Taught by Ignác Goldziher and Ármin Vámbéry, corresponding member of the Academy Sándor Kégl (1862–1920) was the first professor of Persian language and literature at the Budapest University.
A highly versatile scholar and landowner with a wide spectrum of interests, he had close ties with the Library of the Hungarian Academy of Sciences: he compiled the first catalogue of the Oriental manuscripts and described the Turkish, Persian and Arabic manuscripts that were preserved by the Academy at that time.
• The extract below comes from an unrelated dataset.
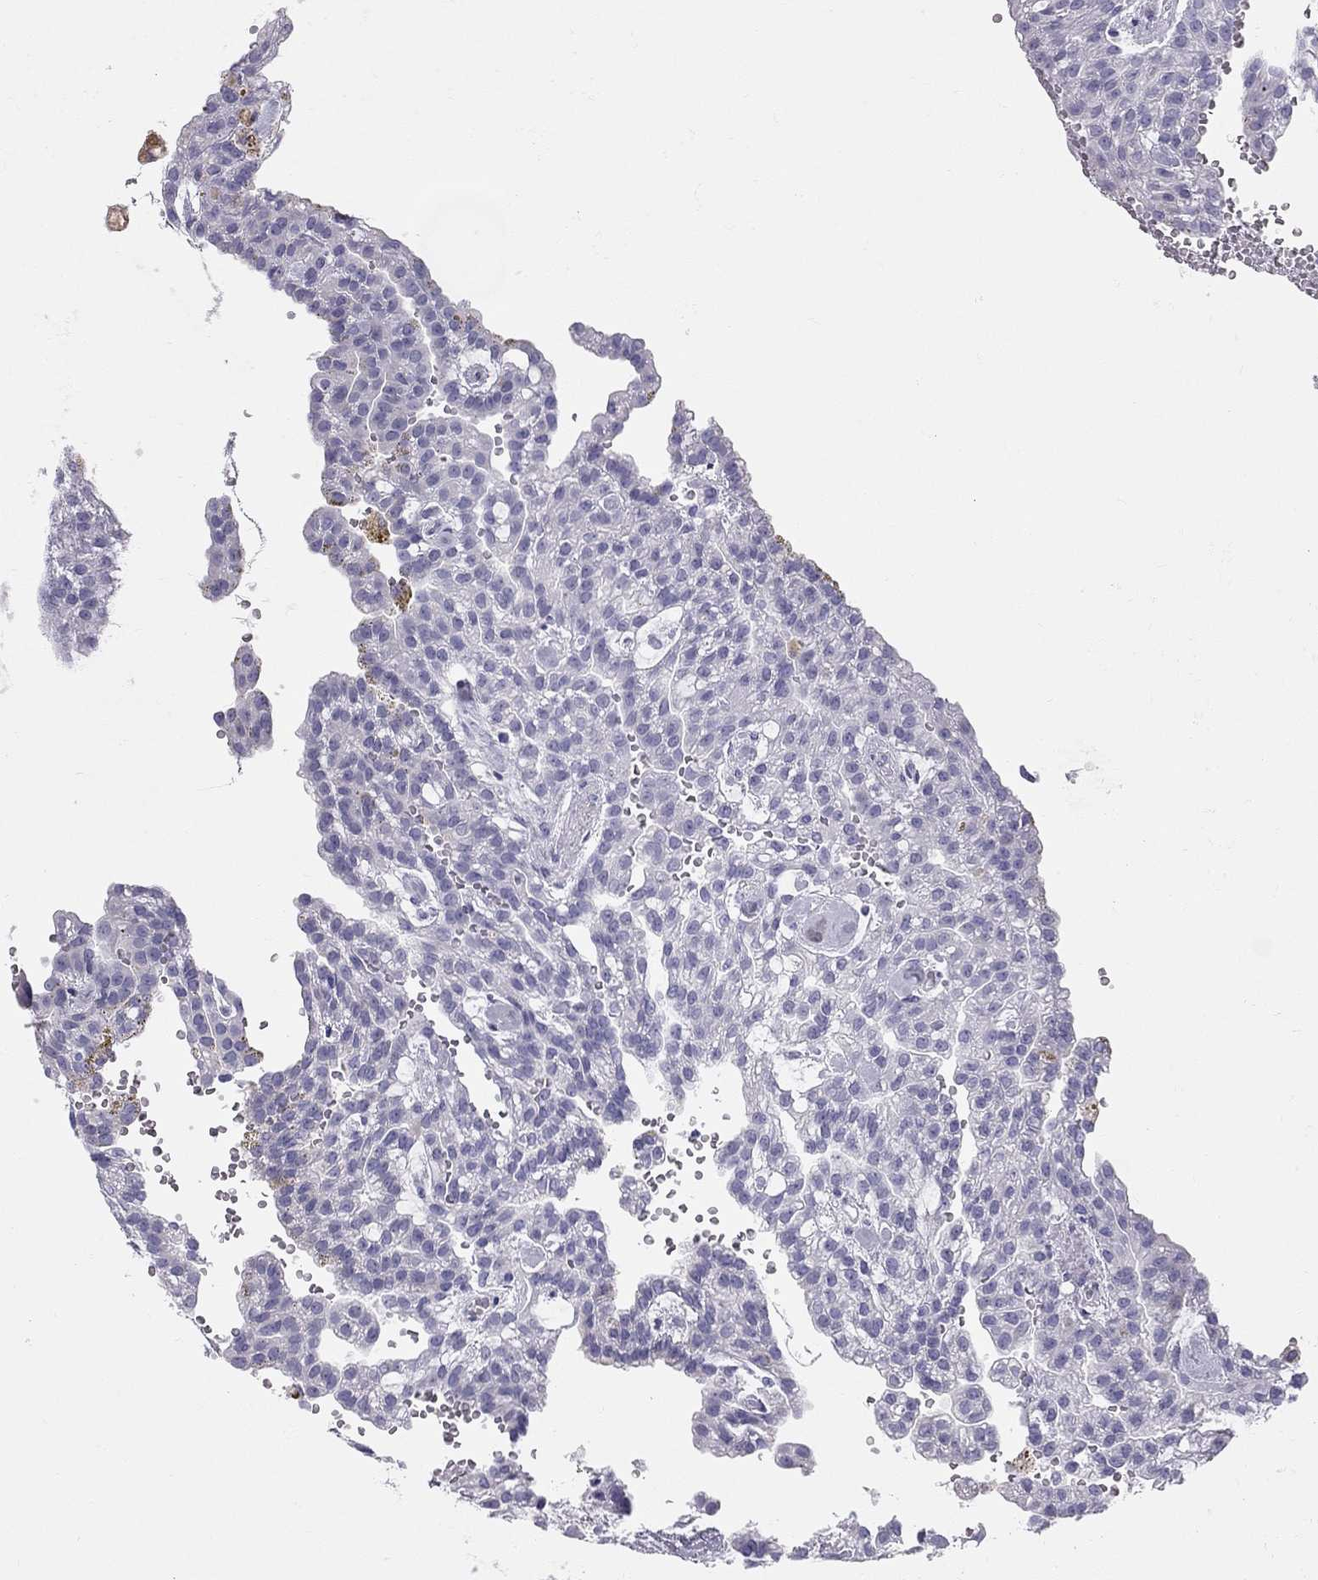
{"staining": {"intensity": "negative", "quantity": "none", "location": "none"}, "tissue": "renal cancer", "cell_type": "Tumor cells", "image_type": "cancer", "snomed": [{"axis": "morphology", "description": "Adenocarcinoma, NOS"}, {"axis": "topography", "description": "Kidney"}], "caption": "This image is of adenocarcinoma (renal) stained with IHC to label a protein in brown with the nuclei are counter-stained blue. There is no positivity in tumor cells.", "gene": "TRPM3", "patient": {"sex": "male", "age": 63}}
After his death his large library of some 11,000 volumes was donated to the Academy by his brother János Kégl (1925). The Kégl library is among the largest single donations in the history of the Academy Library, rivalled only by the 30,000-volume Teleki library and the Ráth collection, which had laid the foundation of the Library's corpus of pre-1711 Hungarian books.
Khosrou va Shirin (MS Per. O. 58)
The stock of Persian manuscripts so far numbering some 60 and catalogued by Kégl earlier, was enlarged by another 59 pieces from the Kégl collection. Several outstanding works of classical Persian literature are among the manuscripts, such as the divans of Hafiz (Per. O. 68), Anvari (Per. O. 86), Amir Khosrou Dihlavi (Per. O. 79), Nizami's Khosrou va Shirin in two copies (Per. O. 58 and O. 73), several works on lexicography, grammar, astrology and medicine.
The earliest Persian manuscript of the Oriental Collection, a Kalila va Dimna (Per. O. 57) copied in 1319, also comes from the Kégl library.